Petitioner met with Mr. Hasting again in the fall of 1998. Shortly thereafter, Mr. Hasting had petitioner execute a nondisclosure agreement which provided that petitioner could not discuss the details of the OPIS transaction with others without KPMG's prior written consent. Petitioner was also advised to form a grantor trust to execute the transaction. On April 27, 1999, petitioner formed the J. Paul Reddam Trust (Reddam Trust)5 for this purpose.

On May 19, 1999, petitioner executed an engagement letter with KPMG related to the OPIS strategy. In the letter KPMG recommended that petitioner seek independent advice concerning the investment aspects of the transaction and stated that the minimum fee for KPMG's services would be $597,500. A revised engagement letter later increased this minimum fee to $622,500.

At the request of KPMG, petitioner also engaged the services of Presidio to implement the OPIS transaction. Petitioner had not previously used the services of Presidio and never communicated with anyone at Presidio about the transaction.

III. OPIS Entities

In addition to Reddam Trust, several entities were formed with the assistance of Presidio to facilitate the OPIS transaction: (1) a domestic limited liability company, Clara Street LLC (Clara LLC), owned by a foreign person; (2) a Cayman Islands corporation, Clara Street Ltd. (Clara Ltd.); and (3) a Cayman Islands limited partnership, Cormorant LP (Cormorant). Clara LLC owned 500 shares of Clara Ltd. and an unrelated third party owned 1 share. Clara LLC was also the limited partner of Cormorant; Clara Ltd. was the general partner.

As part of petitioner's OPIS transaction, Reddam Trust, Clara LLC, and Clara Ltd. opened individual accounts with Deutsche Bank. Reddam Trust and Cormorant's accounts were characterized as "portfolio accounts" (respectively, petitioner's and Cormorant's DB portfolio accounts). Cormorant's DB portfolio account was divided into a U.S. dollar subaccount, a euro subaccount, and a security subaccount. Reddam Trust gave John Larson, a principal of Presidio, trading authority over petitioner's DB portfolio account.

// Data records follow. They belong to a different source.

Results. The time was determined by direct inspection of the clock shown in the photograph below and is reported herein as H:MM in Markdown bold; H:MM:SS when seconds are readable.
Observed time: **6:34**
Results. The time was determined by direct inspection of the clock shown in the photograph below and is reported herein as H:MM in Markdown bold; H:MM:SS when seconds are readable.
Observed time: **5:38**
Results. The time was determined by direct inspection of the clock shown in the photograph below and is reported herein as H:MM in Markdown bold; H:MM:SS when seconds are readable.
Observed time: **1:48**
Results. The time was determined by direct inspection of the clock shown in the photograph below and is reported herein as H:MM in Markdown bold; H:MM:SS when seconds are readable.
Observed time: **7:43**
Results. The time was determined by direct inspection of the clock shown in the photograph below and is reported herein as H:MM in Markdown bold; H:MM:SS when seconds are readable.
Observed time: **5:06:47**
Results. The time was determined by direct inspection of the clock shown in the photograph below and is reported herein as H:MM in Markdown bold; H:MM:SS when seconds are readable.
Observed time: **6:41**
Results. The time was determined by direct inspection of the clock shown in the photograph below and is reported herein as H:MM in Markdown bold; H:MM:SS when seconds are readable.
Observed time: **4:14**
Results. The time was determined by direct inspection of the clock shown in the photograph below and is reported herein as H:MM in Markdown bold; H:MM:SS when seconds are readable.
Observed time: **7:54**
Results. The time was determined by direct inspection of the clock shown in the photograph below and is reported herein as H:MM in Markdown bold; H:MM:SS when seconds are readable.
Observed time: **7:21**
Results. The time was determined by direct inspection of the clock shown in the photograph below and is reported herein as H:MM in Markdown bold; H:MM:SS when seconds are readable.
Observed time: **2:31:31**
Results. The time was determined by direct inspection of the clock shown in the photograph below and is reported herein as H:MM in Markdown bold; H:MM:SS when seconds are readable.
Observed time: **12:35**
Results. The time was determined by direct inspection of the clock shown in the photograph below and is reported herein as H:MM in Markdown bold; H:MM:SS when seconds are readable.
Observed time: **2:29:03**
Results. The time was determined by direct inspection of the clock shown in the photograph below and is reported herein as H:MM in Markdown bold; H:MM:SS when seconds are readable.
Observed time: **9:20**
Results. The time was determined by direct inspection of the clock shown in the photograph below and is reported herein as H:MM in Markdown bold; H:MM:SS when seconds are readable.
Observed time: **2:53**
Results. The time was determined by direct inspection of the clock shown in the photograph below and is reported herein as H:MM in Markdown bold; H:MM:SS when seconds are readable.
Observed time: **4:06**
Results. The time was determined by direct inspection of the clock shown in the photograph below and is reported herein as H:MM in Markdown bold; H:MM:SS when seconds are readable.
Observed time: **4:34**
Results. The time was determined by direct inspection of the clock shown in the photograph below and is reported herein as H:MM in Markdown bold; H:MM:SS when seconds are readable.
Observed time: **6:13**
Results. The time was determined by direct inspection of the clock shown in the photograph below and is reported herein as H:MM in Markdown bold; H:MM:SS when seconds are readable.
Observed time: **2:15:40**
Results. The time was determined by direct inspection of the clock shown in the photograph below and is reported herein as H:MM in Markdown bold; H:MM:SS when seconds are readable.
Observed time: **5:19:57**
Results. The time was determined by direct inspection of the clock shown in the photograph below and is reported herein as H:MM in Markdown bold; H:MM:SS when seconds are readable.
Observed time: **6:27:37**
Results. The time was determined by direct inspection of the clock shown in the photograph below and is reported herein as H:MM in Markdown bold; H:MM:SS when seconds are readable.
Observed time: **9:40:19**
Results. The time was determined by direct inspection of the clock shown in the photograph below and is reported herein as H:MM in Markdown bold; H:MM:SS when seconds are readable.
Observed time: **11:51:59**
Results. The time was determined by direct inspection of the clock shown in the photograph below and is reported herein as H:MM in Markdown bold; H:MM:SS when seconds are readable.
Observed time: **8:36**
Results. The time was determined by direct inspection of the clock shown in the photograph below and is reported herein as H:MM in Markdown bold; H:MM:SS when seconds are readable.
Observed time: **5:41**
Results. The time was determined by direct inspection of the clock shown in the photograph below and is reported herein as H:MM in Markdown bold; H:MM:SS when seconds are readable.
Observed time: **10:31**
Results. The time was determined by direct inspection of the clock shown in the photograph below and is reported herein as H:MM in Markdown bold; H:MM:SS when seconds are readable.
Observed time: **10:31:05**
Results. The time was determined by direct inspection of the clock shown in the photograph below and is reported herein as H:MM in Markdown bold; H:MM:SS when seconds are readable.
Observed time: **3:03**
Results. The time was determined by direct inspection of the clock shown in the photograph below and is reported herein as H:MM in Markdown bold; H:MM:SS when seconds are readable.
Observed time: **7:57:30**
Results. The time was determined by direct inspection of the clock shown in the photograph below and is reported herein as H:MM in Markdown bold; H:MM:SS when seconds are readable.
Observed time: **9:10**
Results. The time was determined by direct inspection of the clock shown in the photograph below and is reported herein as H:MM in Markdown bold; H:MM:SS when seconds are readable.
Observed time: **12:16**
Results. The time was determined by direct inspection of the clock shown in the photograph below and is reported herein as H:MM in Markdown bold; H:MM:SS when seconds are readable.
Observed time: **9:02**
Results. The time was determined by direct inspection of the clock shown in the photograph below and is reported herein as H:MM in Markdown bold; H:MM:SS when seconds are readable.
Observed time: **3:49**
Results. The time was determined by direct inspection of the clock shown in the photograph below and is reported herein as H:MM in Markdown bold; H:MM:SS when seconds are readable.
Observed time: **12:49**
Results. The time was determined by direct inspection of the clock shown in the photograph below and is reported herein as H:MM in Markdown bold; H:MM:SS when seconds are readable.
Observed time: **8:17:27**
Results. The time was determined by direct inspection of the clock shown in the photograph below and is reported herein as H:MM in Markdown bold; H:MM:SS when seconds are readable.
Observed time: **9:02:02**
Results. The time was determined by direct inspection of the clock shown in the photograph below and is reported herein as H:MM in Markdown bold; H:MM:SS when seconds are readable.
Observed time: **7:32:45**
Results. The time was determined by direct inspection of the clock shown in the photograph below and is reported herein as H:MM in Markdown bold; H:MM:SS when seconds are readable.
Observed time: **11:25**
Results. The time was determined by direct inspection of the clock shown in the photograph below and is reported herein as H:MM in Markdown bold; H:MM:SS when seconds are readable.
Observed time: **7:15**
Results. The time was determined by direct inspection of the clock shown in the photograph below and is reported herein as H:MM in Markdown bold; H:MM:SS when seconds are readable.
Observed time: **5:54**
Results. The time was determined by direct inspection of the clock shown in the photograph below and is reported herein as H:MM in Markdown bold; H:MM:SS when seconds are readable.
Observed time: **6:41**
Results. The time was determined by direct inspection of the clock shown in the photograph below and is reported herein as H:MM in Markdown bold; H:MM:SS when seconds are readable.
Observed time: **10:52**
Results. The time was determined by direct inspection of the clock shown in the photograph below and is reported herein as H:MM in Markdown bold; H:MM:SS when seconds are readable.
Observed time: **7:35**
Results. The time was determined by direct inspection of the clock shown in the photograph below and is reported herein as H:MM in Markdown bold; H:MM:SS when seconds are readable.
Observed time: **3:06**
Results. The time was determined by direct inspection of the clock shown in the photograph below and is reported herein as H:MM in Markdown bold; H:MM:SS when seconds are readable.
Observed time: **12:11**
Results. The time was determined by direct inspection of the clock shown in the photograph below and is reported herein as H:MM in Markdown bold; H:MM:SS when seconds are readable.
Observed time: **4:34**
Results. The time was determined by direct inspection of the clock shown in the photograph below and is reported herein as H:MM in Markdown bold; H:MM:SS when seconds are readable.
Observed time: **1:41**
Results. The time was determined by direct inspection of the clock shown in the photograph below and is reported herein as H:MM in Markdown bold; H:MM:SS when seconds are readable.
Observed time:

IV. The OPIS Transactional Structure

The OPIS transaction incorporated a series of coordinated steps. Petitioner referred to this structure as a "formula" or "recipe".

On May 25, 1999, Presidio instructed petitioner to wire $6 million to petitioner's DB portfolio account. According to the instructions, $2.5 million was to be used by petitioner to purchase a "long position in Deutsche Bank common stock" and the remaining $3.5 million was to be used for the purchase of both a swap and a call option, discussed infra.

Peti...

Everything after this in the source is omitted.